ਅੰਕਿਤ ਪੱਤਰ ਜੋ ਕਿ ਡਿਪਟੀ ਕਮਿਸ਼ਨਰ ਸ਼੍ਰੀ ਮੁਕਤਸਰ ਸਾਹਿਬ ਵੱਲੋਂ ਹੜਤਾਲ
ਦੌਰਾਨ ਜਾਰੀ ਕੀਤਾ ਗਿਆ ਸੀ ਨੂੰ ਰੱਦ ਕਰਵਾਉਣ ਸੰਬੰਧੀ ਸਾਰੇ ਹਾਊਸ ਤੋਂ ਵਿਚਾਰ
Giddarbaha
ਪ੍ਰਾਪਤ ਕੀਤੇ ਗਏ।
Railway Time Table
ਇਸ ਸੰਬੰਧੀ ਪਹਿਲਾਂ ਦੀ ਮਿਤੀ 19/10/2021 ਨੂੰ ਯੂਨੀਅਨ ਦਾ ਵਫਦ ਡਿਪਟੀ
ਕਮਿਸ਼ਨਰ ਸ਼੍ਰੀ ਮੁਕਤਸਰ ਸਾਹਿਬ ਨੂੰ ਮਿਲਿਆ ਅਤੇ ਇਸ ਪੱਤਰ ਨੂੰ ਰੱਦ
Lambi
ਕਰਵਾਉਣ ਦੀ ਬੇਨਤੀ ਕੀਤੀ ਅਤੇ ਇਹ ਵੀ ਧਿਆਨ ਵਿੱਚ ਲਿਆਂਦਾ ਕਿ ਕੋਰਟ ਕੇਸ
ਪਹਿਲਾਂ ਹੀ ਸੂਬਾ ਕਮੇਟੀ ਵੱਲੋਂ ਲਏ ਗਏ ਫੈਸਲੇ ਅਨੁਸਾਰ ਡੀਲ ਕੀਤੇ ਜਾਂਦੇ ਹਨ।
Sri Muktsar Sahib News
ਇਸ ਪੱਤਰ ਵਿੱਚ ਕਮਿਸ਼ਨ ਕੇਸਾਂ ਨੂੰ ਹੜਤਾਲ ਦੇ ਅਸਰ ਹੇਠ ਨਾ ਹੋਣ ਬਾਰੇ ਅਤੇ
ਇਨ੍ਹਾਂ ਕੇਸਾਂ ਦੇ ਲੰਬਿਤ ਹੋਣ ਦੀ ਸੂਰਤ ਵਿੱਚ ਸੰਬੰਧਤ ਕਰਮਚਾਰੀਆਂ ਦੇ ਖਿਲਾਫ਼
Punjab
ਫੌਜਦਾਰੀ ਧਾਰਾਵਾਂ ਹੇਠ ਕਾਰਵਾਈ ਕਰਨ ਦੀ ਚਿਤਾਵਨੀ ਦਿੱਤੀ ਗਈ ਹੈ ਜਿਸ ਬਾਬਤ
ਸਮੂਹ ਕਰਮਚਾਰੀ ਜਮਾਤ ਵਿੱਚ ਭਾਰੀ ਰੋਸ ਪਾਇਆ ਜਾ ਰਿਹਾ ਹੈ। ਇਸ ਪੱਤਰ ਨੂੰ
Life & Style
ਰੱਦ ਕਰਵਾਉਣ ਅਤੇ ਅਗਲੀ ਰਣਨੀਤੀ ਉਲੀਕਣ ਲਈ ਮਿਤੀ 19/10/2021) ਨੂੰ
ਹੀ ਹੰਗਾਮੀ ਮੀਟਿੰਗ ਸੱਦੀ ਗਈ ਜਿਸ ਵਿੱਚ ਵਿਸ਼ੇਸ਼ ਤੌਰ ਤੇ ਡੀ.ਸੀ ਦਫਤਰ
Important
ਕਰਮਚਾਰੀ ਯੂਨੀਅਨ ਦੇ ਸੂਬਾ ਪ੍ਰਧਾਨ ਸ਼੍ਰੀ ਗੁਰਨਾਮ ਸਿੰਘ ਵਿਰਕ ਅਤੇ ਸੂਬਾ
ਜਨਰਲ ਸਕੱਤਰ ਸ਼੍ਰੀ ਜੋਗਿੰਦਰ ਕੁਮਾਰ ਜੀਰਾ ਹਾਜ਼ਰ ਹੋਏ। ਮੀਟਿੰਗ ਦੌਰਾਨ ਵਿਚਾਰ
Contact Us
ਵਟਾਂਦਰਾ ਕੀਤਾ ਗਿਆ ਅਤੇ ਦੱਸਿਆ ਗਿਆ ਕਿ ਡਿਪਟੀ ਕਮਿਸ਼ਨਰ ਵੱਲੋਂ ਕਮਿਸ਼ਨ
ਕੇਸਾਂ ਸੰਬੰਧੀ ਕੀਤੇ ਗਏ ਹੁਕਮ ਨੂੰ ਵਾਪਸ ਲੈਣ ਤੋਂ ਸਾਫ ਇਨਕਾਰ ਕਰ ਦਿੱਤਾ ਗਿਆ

•••

## ACTIVITY
Take the entries and print them exactly. Keep every line.

## TASK OUTPUT
ਅੰਕਿਤ ਪੱਤਰ ਜੋ ਕਿ ਡਿਪਟੀ ਕਮਿਸ਼ਨਰ ਸ਼੍ਰੀ ਮੁਕਤਸਰ ਸਾਹਿਬ ਵੱਲੋਂ ਹੜਤਾਲ
ਦੌਰਾਨ ਜਾਰੀ ਕੀਤਾ ਗਿਆ ਸੀ ਨੂੰ ਰੱਦ ਕਰਵਾਉਣ ਸੰਬੰਧੀ ਸਾਰੇ ਹਾਊਸ ਤੋਂ ਵਿਚਾਰ
Giddarbaha
ਪ੍ਰਾਪਤ ਕੀਤੇ ਗਏ।
Railway Time Table
ਇਸ ਸੰਬੰਧੀ ਪਹਿਲਾਂ ਦੀ ਮਿਤੀ 19/10/2021 ਨੂੰ ਯੂਨੀਅਨ ਦਾ ਵਫਦ ਡਿਪਟੀ
ਕਮਿਸ਼ਨਰ ਸ਼੍ਰੀ ਮੁਕਤਸਰ ਸਾਹਿਬ ਨੂੰ ਮਿਲਿਆ ਅਤੇ ਇਸ ਪੱਤਰ ਨੂੰ ਰੱਦ
Lambi
ਕਰਵਾਉਣ ਦੀ ਬੇਨਤੀ ਕੀਤੀ ਅਤੇ ਇਹ ਵੀ ਧਿਆਨ ਵਿੱਚ ਲਿਆਂਦਾ ਕਿ ਕੋਰਟ ਕੇਸ
ਪਹਿਲਾਂ ਹੀ ਸੂਬਾ ਕਮੇਟੀ ਵੱਲੋਂ ਲਏ ਗਏ ਫੈਸਲੇ ਅਨੁਸਾਰ ਡੀਲ ਕੀਤੇ ਜਾਂਦੇ ਹਨ।
Sri Muktsar Sahib News
ਇਸ ਪੱਤਰ ਵਿੱਚ ਕਮਿਸ਼ਨ ਕੇਸਾਂ ਨੂੰ ਹੜਤਾਲ ਦੇ ਅਸਰ ਹੇਠ ਨਾ ਹੋਣ ਬਾਰੇ ਅਤੇ
ਇਨ੍ਹਾਂ ਕੇਸਾਂ ਦੇ ਲੰਬਿਤ ਹੋਣ ਦੀ ਸੂਰਤ ਵਿੱਚ ਸੰਬੰਧਤ ਕਰਮਚਾਰੀਆਂ ਦੇ ਖਿਲਾਫ਼
Punjab
ਫੌਜਦਾਰੀ ਧਾਰਾਵਾਂ ਹੇਠ ਕਾਰਵਾਈ ਕਰਨ ਦੀ ਚਿਤਾਵਨੀ ਦਿੱਤੀ ਗਈ ਹੈ ਜਿਸ ਬਾਬਤ
ਸਮੂਹ ਕਰਮਚਾਰੀ ਜਮਾਤ ਵਿੱਚ ਭਾਰੀ ਰੋਸ ਪਾਇਆ ਜਾ ਰਿਹਾ ਹੈ। ਇਸ ਪੱਤਰ ਨੂੰ
Life & Style
ਰੱਦ ਕਰਵਾਉਣ ਅਤੇ ਅਗਲੀ ਰਣਨੀਤੀ ਉਲੀਕਣ ਲਈ ਮਿਤੀ 19/10/2021) ਨੂੰ
ਹੀ ਹੰਗਾਮੀ ਮੀਟਿੰਗ ਸੱਦੀ ਗਈ ਜਿਸ ਵਿੱਚ ਵਿਸ਼ੇਸ਼ ਤੌਰ ਤੇ ਡੀ.ਸੀ ਦਫਤਰ
Important
ਕਰਮਚਾਰੀ ਯੂਨੀਅਨ ਦੇ ਸੂਬਾ ਪ੍ਰਧਾਨ ਸ਼੍ਰੀ ਗੁਰਨਾਮ ਸਿੰਘ ਵਿਰਕ ਅਤੇ ਸੂਬਾ
ਜਨਰਲ ਸਕੱਤਰ ਸ਼੍ਰੀ ਜੋਗਿੰਦਰ ਕੁਮਾਰ ਜੀਰਾ ਹਾਜ਼ਰ ਹੋਏ। ਮੀਟਿੰਗ ਦੌਰਾਨ ਵਿਚਾਰ
Contact Us
ਵਟਾਂਦਰਾ ਕੀਤਾ ਗਿਆ ਅਤੇ ਦੱਸਿਆ ਗਿਆ ਕਿ ਡਿਪਟੀ ਕਮਿਸ਼ਨਰ ਵੱਲੋਂ ਕਮਿਸ਼ਨ
ਕੇਸਾਂ ਸੰਬੰਧੀ ਕੀਤੇ ਗਏ ਹੁਕਮ ਨੂੰ ਵਾਪਸ ਲੈਣ ਤੋਂ ਸਾਫ ਇਨਕਾਰ ਕਰ ਦਿੱਤਾ ਗਿਆ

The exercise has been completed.